>> start
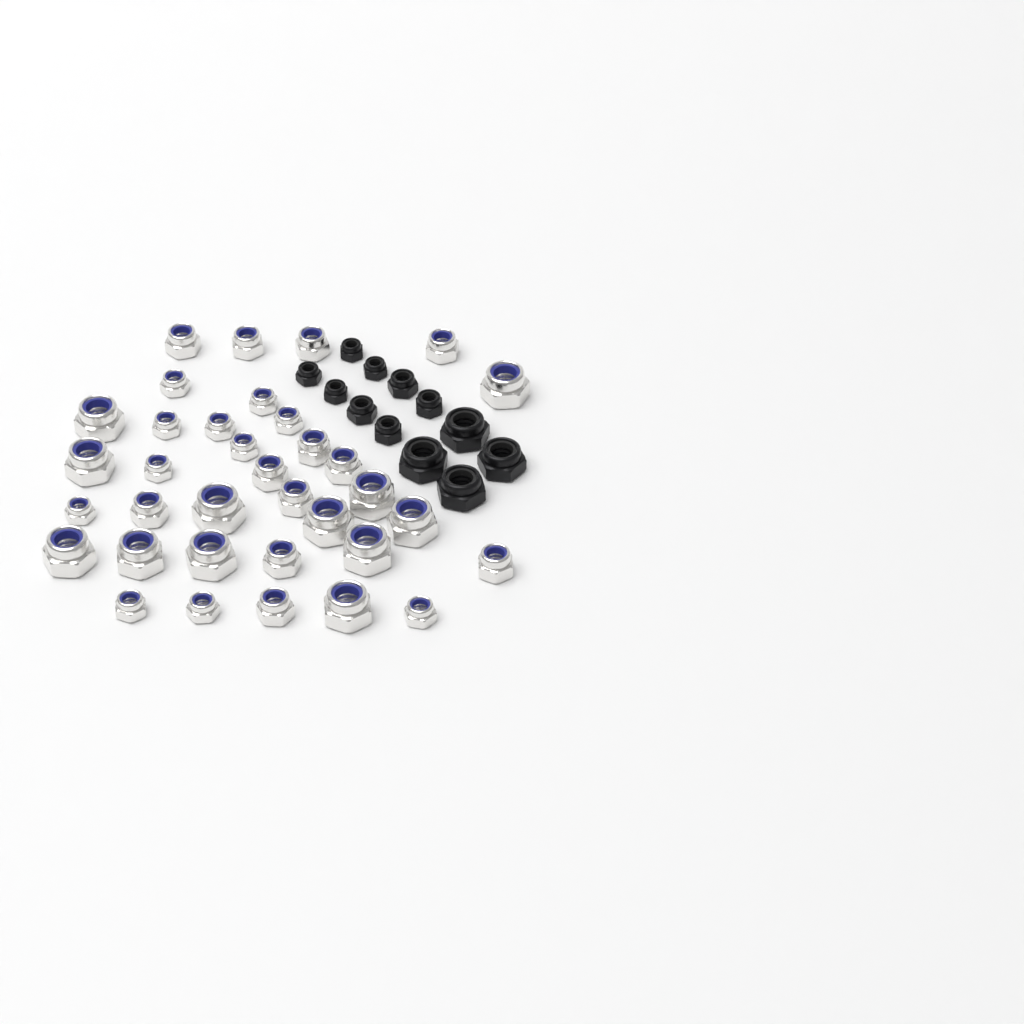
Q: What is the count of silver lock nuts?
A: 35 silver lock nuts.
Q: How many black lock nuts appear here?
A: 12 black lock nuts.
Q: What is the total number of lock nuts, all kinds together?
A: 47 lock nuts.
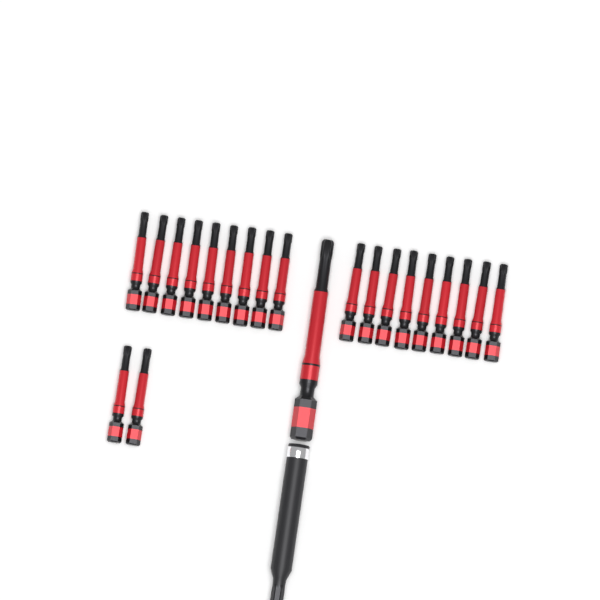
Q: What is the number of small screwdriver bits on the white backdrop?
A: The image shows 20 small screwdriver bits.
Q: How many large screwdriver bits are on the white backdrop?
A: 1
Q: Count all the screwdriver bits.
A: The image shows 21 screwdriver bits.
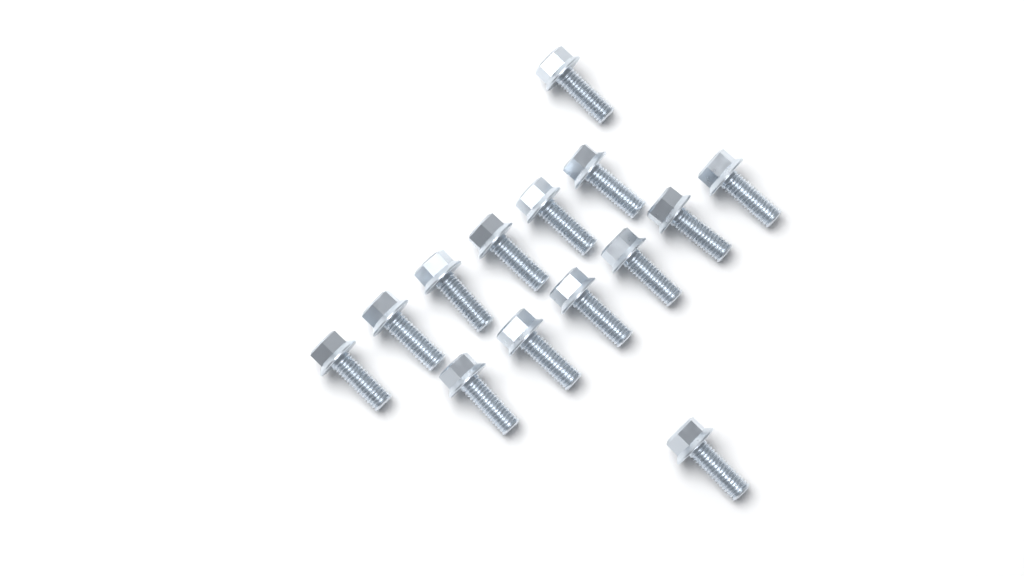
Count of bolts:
>> end
> Direction
Copy out all of the lines above word for word, and leave the pictures out of your answer.

> Exercise response
Q: What is the count of silver lock nuts?
A: 35 silver lock nuts.
Q: How many black lock nuts appear here?
A: 12 black lock nuts.
Q: What is the total number of lock nuts, all kinds together?
A: 47 lock nuts.
Q: What is the number of small screwdriver bits on the white backdrop?
A: The image shows 20 small screwdriver bits.
Q: How many large screwdriver bits are on the white backdrop?
A: 1
Q: Count all the screwdriver bits.
A: The image shows 21 screwdriver bits.
Count of bolts:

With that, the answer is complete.